Saved data entries:
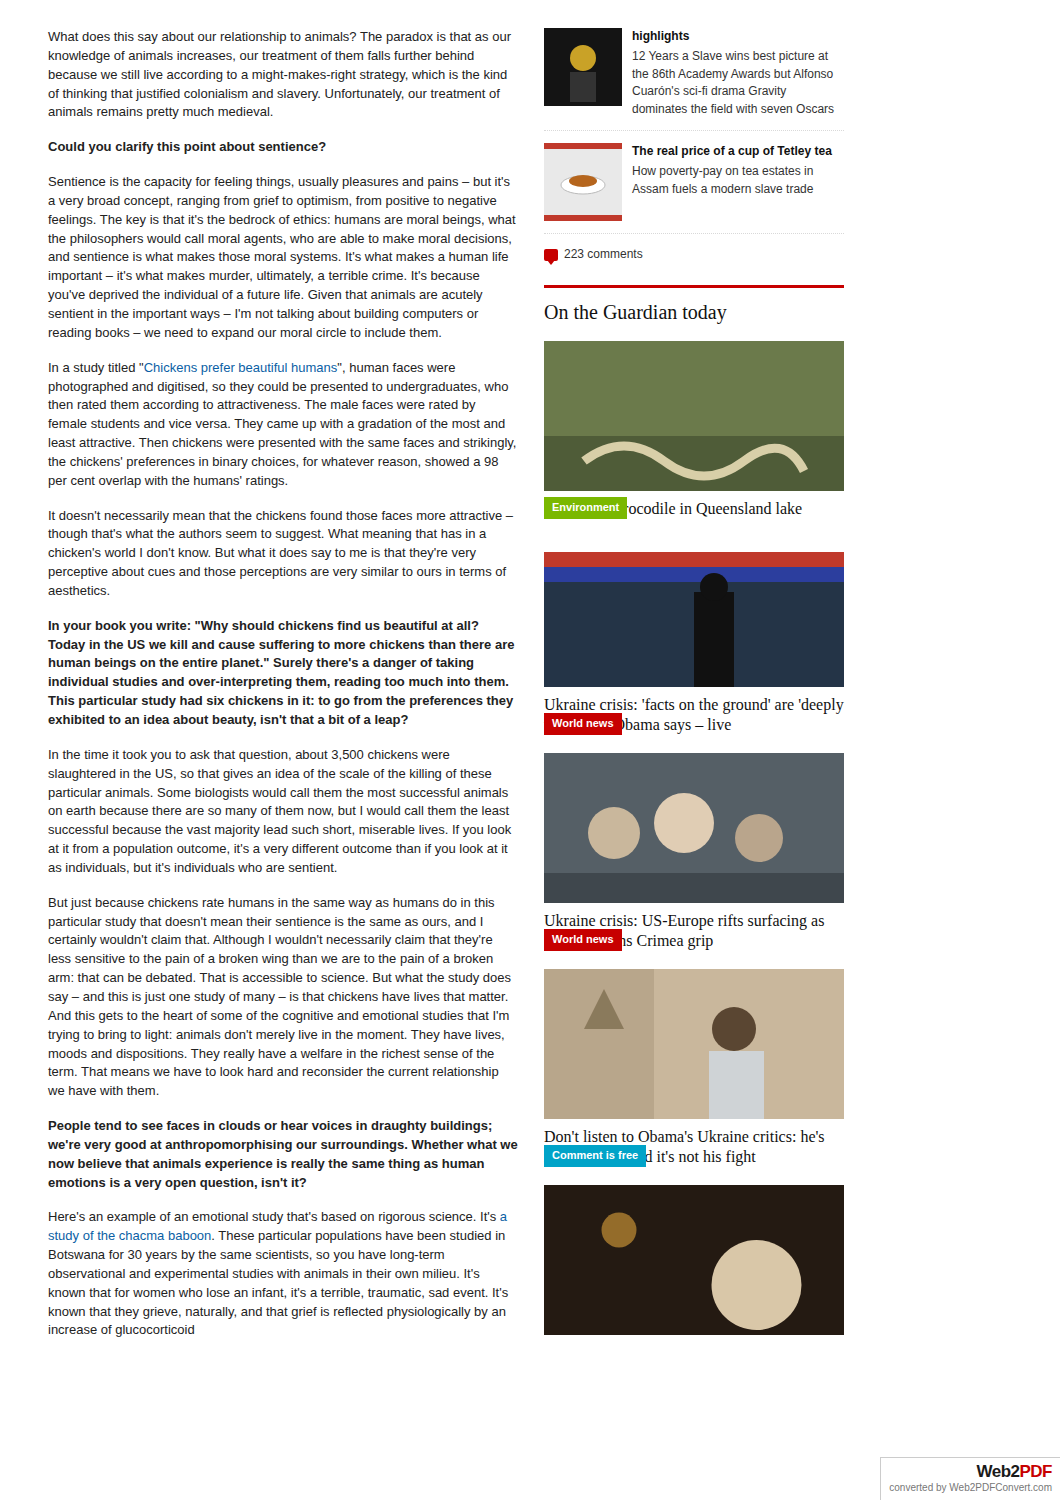What does this say about our relationship to animals? The paradox is that as our knowledge of animals increases, our treatment of them falls further behind because we still live according to a might-makes-right strategy, which is the kind of thinking that justified colonialism and slavery. Unfortunately, our treatment of animals remains pretty much medieval.
Could you clarify this point about sentience?
Sentience is the capacity for feeling things, usually pleasures and pains – but it's a very broad concept, ranging from grief to optimism, from positive to negative feelings. The key is that it's the bedrock of ethics: humans are moral beings, what the philosophers would call moral agents, who are able to make moral decisions, and sentience is what makes those moral systems. It's what makes a human life important – it's what makes murder, ultimately, a terrible crime. It's because you've deprived the individual of a future life. Given that animals are acutely sentient in the important ways – I'm not talking about building computers or reading books – we need to expand our moral circle to include them.
In a study titled "Chickens prefer beautiful humans", human faces were photographed and digitised, so they could be presented to undergraduates, who then rated them according to attractiveness. The male faces were rated by female students and vice versa. They came up with a gradation of the most and least attractive. Then chickens were presented with the same faces and strikingly, the chickens' preferences in binary choices, for whatever reason, showed a 98 per cent overlap with the humans' ratings.
It doesn't necessarily mean that the chickens found those faces more attractive – though that's what the authors seem to suggest. What meaning that has in a chicken's world I don't know. But what it does say to me is that they're very perceptive about cues and those perceptions are very similar to ours in terms of aesthetics.
In your book you write: "Why should chickens find us beautiful at all? Today in the US we kill and cause suffering to more chickens than there are human beings on the entire planet." Surely there's a danger of taking individual studies and over-interpreting them, reading too much into them. This particular study had six chickens in it: to go from the preferences they exhibited to an idea about beauty, isn't that a bit of a leap?
In the time it took you to ask that question, about 3,500 chickens were slaughtered in the US, so that gives an idea of the scale of the killing of these particular animals. Some biologists would call them the most successful animals on earth because there are so many of them now, but I would call them the least successful because the vast majority lead such short, miserable lives. If you look at it from a population outcome, it's a very different outcome than if you look at it as individuals, but it's individuals who are sentient.
But just because chickens rate humans in the same way as humans do in this particular study that doesn't mean their sentience is the same as ours, and I certainly wouldn't claim that. Although I wouldn't necessarily claim that they're less sensitive to the pain of a broken wing than we are to the pain of a broken arm: that can be debated. That is accessible to science. But what the study does say – and this is just one study of many – is that chickens have lives that matter. And this gets to the heart of some of the cognitive and emotional studies that I'm trying to bring to light: animals don't merely live in the moment. They have lives, moods and dispositions. They really have a welfare in the richest sense of the term. That means we have to look hard and reconsider the current relationship we have with them.
People tend to see faces in clouds or hear voices in draughty buildings; we're very good at anthropomorphising our surroundings. Whether what we now believe that animals experience is really the same thing as human emotions is a very open question, isn't it?
Here's an example of an emotional study that's based on rigorous science. It's a study of the chacma baboon. These particular populations have been studied in Botswana for 30 years by the same scientists, so you have long-term observational and experimental studies with animals in their own milieu. It's known that for women who lose an infant, it's a terrible, traumatic, sad event. It's known that they grieve, naturally, and that grief is reflected physiologically by an increase of glucocorticoid
highlights
12 Years a Slave wins best picture at the 86th Academy Awards but Alfonso Cuarón's sci-fi drama Gravity dominates the field with seven Oscars
The real price of a cup of Tetley tea
How poverty-pay on tea estates in Assam fuels a modern slave trade
223 comments
On the Guardian today
Environment
Snake eats crocodile in Queensland lake
World news
Ukraine crisis: 'facts on the ground' are 'deeply troubling,' Obama says – live
World news
Ukraine crisis: US-Europe rifts surfacing as Putin tightens Crimea grip
Comment is free
Don't listen to Obama's Ukraine critics: he's not 'losing' – and it's not his fight
Web2PDF
converted by Web2PDFConvert.com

WHAT THE EXERCISE ASKS: Give the entries above again exactly, minus their pictures.

WRITTEN ANSWER:
What does this say about our relationship to animals? The paradox is that as our knowledge of animals increases, our treatment of them falls further behind because we still live according to a might-makes-right strategy, which is the kind of thinking that justified colonialism and slavery. Unfortunately, our treatment of animals remains pretty much medieval.
Could you clarify this point about sentience?
Sentience is the capacity for feeling things, usually pleasures and pains – but it's a very broad concept, ranging from grief to optimism, from positive to negative feelings. The key is that it's the bedrock of ethics: humans are moral beings, what the philosophers would call moral agents, who are able to make moral decisions, and sentience is what makes those moral systems. It's what makes a human life important – it's what makes murder, ultimately, a terrible crime. It's because you've deprived the individual of a future life. Given that animals are acutely sentient in the important ways – I'm not talking about building computers or reading books – we need to expand our moral circle to include them.
In a study titled "Chickens prefer beautiful humans", human faces were photographed and digitised, so they could be presented to undergraduates, who then rated them according to attractiveness. The male faces were rated by female students and vice versa. They came up with a gradation of the most and least attractive. Then chickens were presented with the same faces and strikingly, the chickens' preferences in binary choices, for whatever reason, showed a 98 per cent overlap with the humans' ratings.
It doesn't necessarily mean that the chickens found those faces more attractive – though that's what the authors seem to suggest. What meaning that has in a chicken's world I don't know. But what it does say to me is that they're very perceptive about cues and those perceptions are very similar to ours in terms of aesthetics.
In your book you write: "Why should chickens find us beautiful at all? Today in the US we kill and cause suffering to more chickens than there are human beings on the entire planet." Surely there's a danger of taking individual studies and over-interpreting them, reading too much into them. This particular study had six chickens in it: to go from the preferences they exhibited to an idea about beauty, isn't that a bit of a leap?
In the time it took you to ask that question, about 3,500 chickens were slaughtered in the US, so that gives an idea of the scale of the killing of these particular animals. Some biologists would call them the most successful animals on earth because there are so many of them now, but I would call them the least successful because the vast majority lead such short, miserable lives. If you look at it from a population outcome, it's a very different outcome than if you look at it as individuals, but it's individuals who are sentient.
But just because chickens rate humans in the same way as humans do in this particular study that doesn't mean their sentience is the same as ours, and I certainly wouldn't claim that. Although I wouldn't necessarily claim that they're less sensitive to the pain of a broken wing than we are to the pain of a broken arm: that can be debated. That is accessible to science. But what the study does say – and this is just one study of many – is that chickens have lives that matter. And this gets to the heart of some of the cognitive and emotional studies that I'm trying to bring to light: animals don't merely live in the moment. They have lives, moods and dispositions. They really have a welfare in the richest sense of the term. That means we have to look hard and reconsider the current relationship we have with them.
People tend to see faces in clouds or hear voices in draughty buildings; we're very good at anthropomorphising our surroundings. Whether what we now believe that animals experience is really the same thing as human emotions is a very open question, isn't it?
Here's an example of an emotional study that's based on rigorous science. It's a study of the chacma baboon. These particular populations have been studied in Botswana for 30 years by the same scientists, so you have long-term observational and experimental studies with animals in their own milieu. It's known that for women who lose an infant, it's a terrible, traumatic, sad event. It's known that they grieve, naturally, and that grief is reflected physiologically by an increase of glucocorticoid
highlights
12 Years a Slave wins best picture at the 86th Academy Awards but Alfonso Cuarón's sci-fi drama Gravity dominates the field with seven Oscars
The real price of a cup of Tetley tea
How poverty-pay on tea estates in Assam fuels a modern slave trade
223 comments
On the Guardian today
Environment
Snake eats crocodile in Queensland lake
World news
Ukraine crisis: 'facts on the ground' are 'deeply troubling,' Obama says – live
World news
Ukraine crisis: US-Europe rifts surfacing as Putin tightens Crimea grip
Comment is free
Don't listen to Obama's Ukraine critics: he's not 'losing' – and it's not his fight
Web2PDF
converted by Web2PDFConvert.com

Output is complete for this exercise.